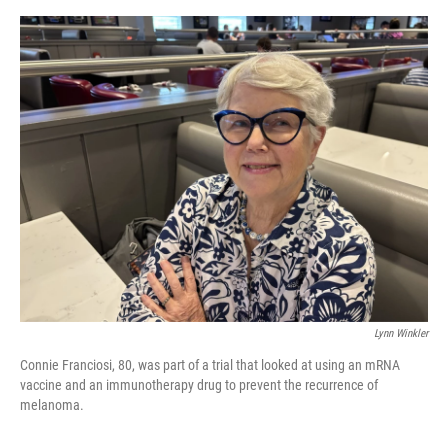
e
d
r
I
n
Lynn Winkler
Connie Franciosi, 80, was part of a trial that looked at using an mRNA
vaccine and an immunotherapy drug to prevent the recurrence of
melanoma.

EXERCISE AIM: Your reply is the full set of entries reproduced exactly, with images omitted.

REPLY TO THE TASK:
e
d
r
I
n
Lynn Winkler
Connie Franciosi, 80, was part of a trial that looked at using an mRNA
vaccine and an immunotherapy drug to prevent the recurrence of
melanoma.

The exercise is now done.